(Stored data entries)
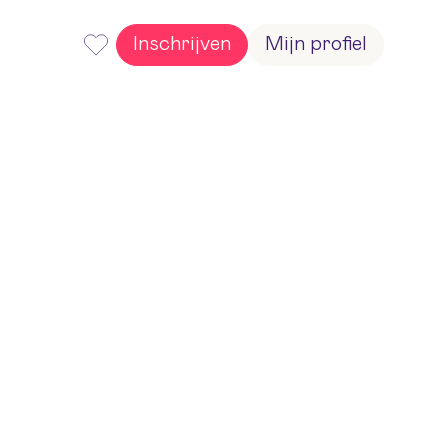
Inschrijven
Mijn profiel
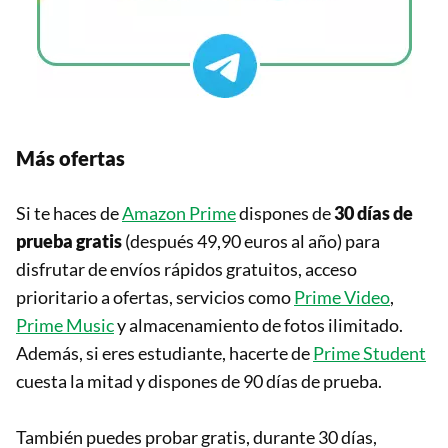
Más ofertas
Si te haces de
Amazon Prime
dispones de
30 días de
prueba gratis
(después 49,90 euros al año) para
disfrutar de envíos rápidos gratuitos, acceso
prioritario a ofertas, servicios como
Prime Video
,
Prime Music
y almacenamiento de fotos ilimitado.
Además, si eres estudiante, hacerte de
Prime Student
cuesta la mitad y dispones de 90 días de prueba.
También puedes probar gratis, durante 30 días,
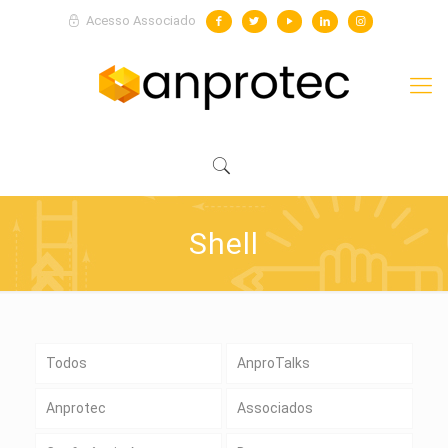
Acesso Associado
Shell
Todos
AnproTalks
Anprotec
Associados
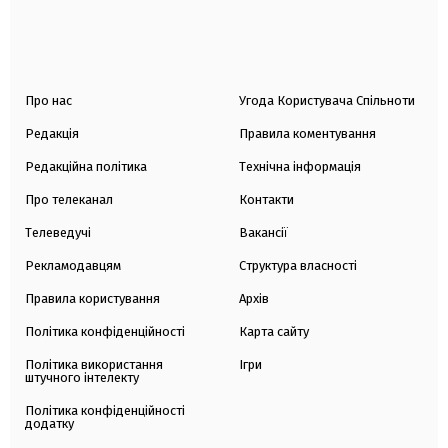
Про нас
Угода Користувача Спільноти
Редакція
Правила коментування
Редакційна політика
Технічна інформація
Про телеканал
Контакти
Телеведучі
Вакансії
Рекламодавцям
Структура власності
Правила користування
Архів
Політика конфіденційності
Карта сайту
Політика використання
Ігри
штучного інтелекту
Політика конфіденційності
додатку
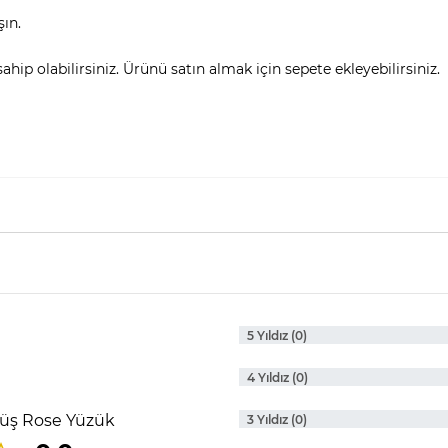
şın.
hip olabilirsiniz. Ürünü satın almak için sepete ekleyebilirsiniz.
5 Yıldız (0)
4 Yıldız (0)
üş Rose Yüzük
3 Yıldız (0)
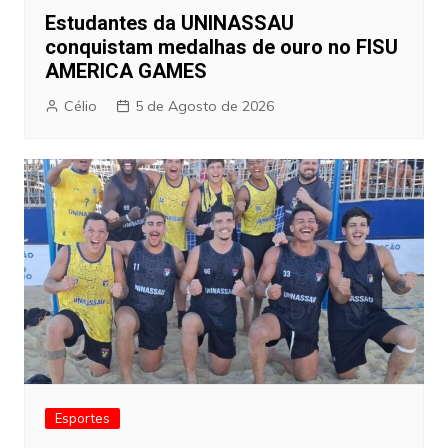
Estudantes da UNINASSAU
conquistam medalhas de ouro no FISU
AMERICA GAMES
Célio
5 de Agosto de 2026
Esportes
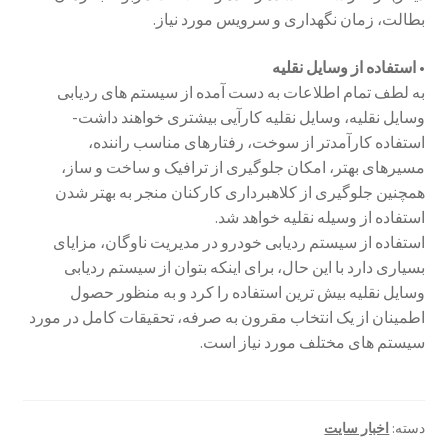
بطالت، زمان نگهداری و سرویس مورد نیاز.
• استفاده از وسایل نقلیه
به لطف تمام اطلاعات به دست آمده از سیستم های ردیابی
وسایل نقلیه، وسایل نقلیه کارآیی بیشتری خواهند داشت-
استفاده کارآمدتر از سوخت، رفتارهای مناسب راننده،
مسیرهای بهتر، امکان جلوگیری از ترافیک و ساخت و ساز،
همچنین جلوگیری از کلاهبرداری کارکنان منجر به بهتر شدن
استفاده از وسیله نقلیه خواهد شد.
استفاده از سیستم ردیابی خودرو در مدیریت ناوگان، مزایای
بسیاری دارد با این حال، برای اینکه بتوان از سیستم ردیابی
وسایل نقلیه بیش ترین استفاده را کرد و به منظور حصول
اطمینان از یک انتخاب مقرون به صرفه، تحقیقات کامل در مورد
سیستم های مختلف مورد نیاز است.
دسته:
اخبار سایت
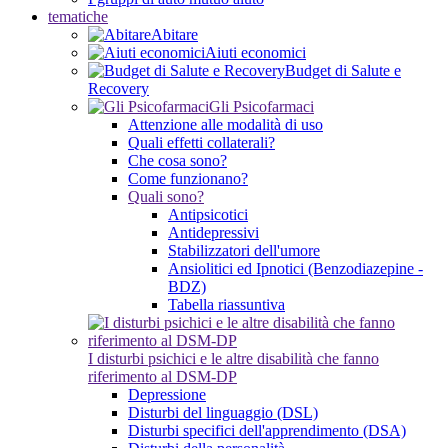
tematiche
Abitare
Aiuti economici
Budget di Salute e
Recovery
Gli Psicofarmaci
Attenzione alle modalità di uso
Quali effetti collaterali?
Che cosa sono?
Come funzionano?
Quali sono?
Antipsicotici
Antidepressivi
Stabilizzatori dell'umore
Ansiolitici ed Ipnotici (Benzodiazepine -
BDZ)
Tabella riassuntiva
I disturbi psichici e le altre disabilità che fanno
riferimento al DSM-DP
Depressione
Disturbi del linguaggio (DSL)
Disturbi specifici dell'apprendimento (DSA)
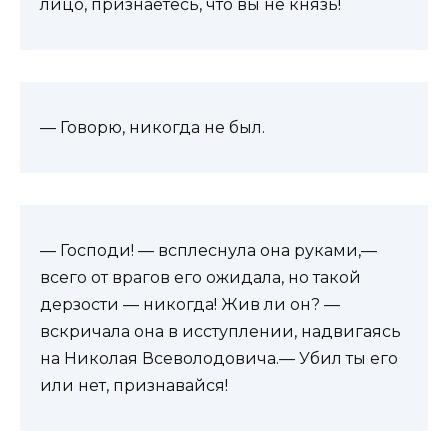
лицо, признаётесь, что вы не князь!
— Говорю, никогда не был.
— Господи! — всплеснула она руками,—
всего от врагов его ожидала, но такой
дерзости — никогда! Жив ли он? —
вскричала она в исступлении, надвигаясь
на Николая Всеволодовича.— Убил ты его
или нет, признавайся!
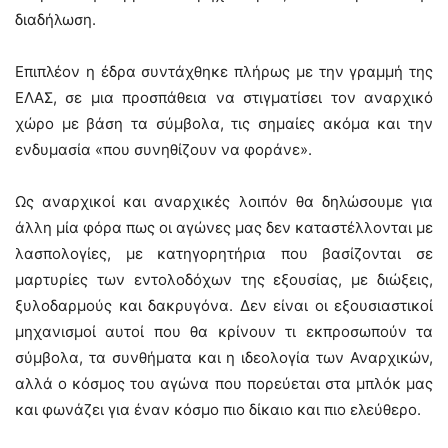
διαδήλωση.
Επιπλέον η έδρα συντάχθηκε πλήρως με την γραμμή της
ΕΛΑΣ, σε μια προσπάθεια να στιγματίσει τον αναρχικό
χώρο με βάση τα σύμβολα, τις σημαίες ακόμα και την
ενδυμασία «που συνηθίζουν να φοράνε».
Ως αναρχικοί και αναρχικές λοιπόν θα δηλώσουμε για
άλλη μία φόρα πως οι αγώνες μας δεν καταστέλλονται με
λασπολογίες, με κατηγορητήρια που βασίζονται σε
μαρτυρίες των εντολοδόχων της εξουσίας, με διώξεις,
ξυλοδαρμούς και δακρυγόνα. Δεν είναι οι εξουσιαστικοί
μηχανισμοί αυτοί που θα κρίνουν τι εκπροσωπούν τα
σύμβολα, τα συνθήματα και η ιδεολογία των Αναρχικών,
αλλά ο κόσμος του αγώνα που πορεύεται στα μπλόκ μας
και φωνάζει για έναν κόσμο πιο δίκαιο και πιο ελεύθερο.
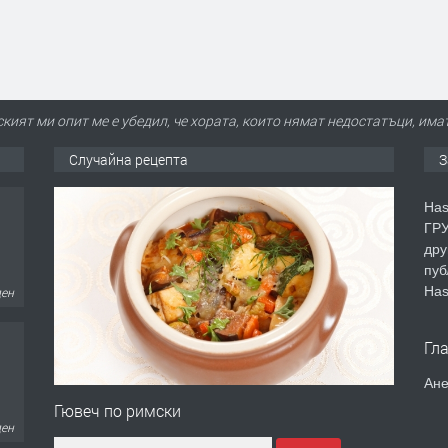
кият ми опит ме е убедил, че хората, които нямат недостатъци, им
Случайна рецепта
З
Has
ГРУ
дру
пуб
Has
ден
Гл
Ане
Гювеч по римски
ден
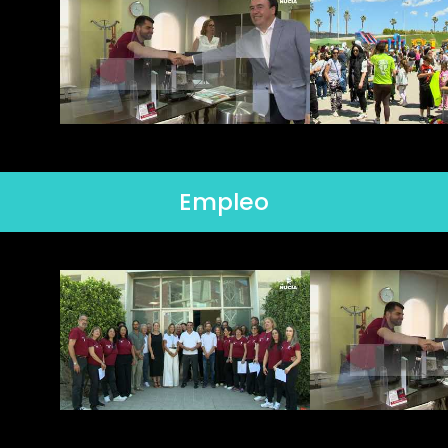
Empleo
* * *
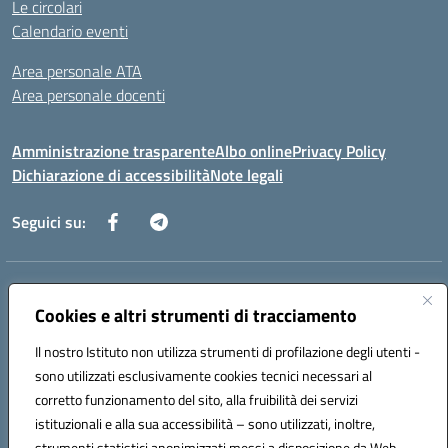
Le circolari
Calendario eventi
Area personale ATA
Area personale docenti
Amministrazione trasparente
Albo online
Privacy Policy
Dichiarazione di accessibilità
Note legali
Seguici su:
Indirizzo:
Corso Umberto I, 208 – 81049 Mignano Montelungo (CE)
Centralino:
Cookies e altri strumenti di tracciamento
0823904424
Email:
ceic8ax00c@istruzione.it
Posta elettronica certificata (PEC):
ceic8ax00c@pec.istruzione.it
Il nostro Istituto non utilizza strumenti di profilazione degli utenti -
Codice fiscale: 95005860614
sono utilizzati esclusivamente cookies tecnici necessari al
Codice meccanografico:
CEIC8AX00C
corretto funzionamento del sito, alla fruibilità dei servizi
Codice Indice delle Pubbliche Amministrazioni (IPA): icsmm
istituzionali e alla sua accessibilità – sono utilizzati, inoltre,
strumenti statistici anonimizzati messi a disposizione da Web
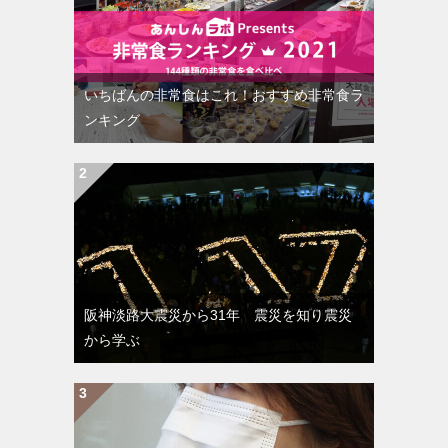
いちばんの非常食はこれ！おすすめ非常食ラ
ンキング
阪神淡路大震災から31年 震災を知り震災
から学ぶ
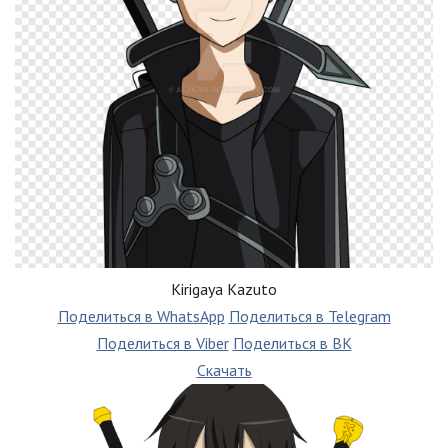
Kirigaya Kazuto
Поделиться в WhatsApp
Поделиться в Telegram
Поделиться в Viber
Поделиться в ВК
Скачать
---
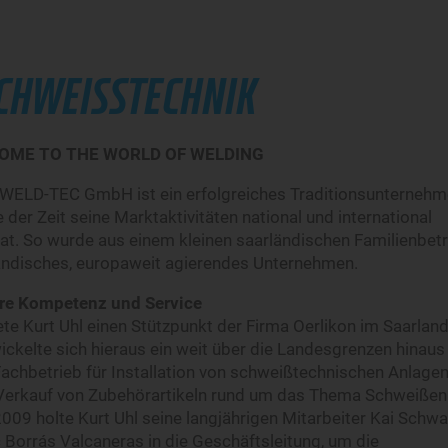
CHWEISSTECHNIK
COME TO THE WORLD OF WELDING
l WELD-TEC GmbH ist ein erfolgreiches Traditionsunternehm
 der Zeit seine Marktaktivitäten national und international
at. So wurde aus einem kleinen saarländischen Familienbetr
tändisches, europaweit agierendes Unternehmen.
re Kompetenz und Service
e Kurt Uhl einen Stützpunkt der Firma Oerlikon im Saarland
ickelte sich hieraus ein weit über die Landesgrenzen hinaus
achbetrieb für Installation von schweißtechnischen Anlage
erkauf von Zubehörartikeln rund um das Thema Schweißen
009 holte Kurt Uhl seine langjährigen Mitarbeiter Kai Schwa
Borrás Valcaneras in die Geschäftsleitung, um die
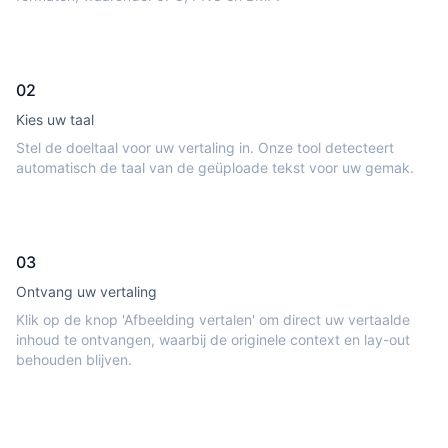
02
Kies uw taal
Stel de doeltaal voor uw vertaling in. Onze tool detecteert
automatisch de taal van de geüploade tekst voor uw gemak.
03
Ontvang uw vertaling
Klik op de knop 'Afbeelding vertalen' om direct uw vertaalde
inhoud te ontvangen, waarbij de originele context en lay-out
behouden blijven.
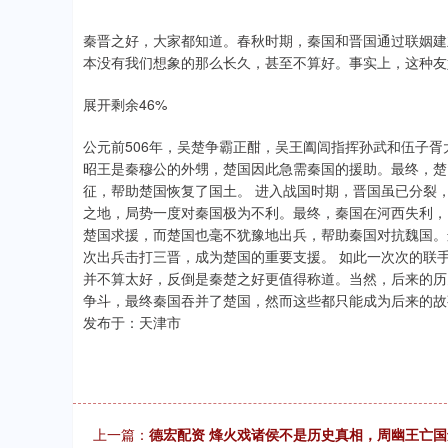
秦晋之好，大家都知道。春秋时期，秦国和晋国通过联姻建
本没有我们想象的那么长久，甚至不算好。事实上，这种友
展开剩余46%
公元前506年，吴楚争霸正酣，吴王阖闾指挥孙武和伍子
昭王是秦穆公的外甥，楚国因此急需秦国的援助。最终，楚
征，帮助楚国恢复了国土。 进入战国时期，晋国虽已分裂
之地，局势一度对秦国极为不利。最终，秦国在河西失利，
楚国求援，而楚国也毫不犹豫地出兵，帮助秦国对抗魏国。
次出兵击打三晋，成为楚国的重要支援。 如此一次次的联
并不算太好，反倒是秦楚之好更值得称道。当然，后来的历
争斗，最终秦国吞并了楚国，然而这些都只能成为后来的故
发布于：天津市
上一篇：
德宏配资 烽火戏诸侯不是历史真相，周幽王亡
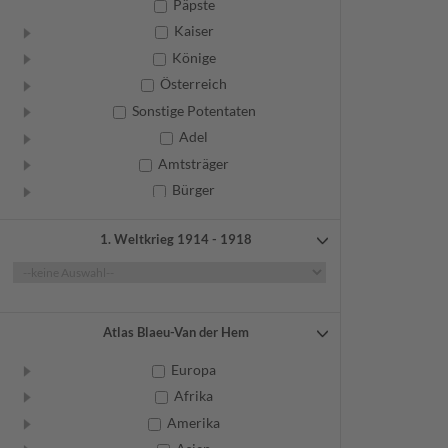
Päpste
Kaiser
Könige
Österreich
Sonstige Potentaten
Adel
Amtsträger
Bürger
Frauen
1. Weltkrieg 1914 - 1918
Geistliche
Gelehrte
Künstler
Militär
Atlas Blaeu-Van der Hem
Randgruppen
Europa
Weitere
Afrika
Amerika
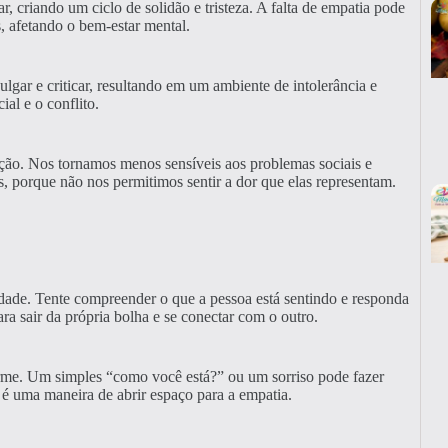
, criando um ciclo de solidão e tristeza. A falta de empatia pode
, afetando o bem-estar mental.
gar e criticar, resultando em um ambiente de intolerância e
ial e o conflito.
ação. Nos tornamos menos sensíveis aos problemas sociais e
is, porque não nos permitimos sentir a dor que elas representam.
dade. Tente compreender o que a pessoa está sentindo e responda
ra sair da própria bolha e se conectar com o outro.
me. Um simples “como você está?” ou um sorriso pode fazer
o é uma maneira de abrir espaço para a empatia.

● Work request
Out of the records above, return only the lines from the one with "Estudantes da UNINASSAU" through the one with "всего от врагов его ожидала, но такой", exactly, and none of the pictures.

● Final answer
Estudantes da UNINASSAU
conquistam medalhas de ouro no FISU
AMERICA GAMES
Célio
5 de Agosto de 2026
Esportes
بطالت، زمان نگهداری و سرویس مورد نیاز.
• استفاده از وسایل نقلیه
به لطف تمام اطلاعات به دست آمده از سیستم های ردیابی
وسایل نقلیه، وسایل نقلیه کارآیی بیشتری خواهند داشت-
استفاده کارآمدتر از سوخت، رفتارهای مناسب راننده،
مسیرهای بهتر، امکان جلوگیری از ترافیک و ساخت و ساز،
همچنین جلوگیری از کلاهبرداری کارکنان منجر به بهتر شدن
استفاده از وسیله نقلیه خواهد شد.
استفاده از سیستم ردیابی خودرو در مدیریت ناوگان، مزایای
بسیاری دارد با این حال، برای اینکه بتوان از سیستم ردیابی
وسایل نقلیه بیش ترین استفاده را کرد و به منظور حصول
اطمینان از یک انتخاب مقرون به صرفه، تحقیقات کامل در مورد
سیستم های مختلف مورد نیاز است.
دسته:
اخبار سایت
tematiche
Abitare
Aiuti economici
Budget di Salute e
Recovery
Gli Psicofarmaci
Attenzione alle modalità di uso
Quali effetti collaterali?
Che cosa sono?
Come funzionano?
Quali sono?
Antipsicotici
Antidepressivi
Stabilizzatori dell'umore
Ansiolitici ed Ipnotici (Benzodiazepine -
BDZ)
Tabella riassuntiva
I disturbi psichici e le altre disabilità che fanno
riferimento al DSM-DP
Depressione
Disturbi del linguaggio (DSL)
Disturbi specifici dell'apprendimento (DSA)
лицо, признаётесь, что вы не князь!
— Говорю, никогда не был.
— Господи! — всплеснула она руками,—
всего от врагов его ожидала, но такой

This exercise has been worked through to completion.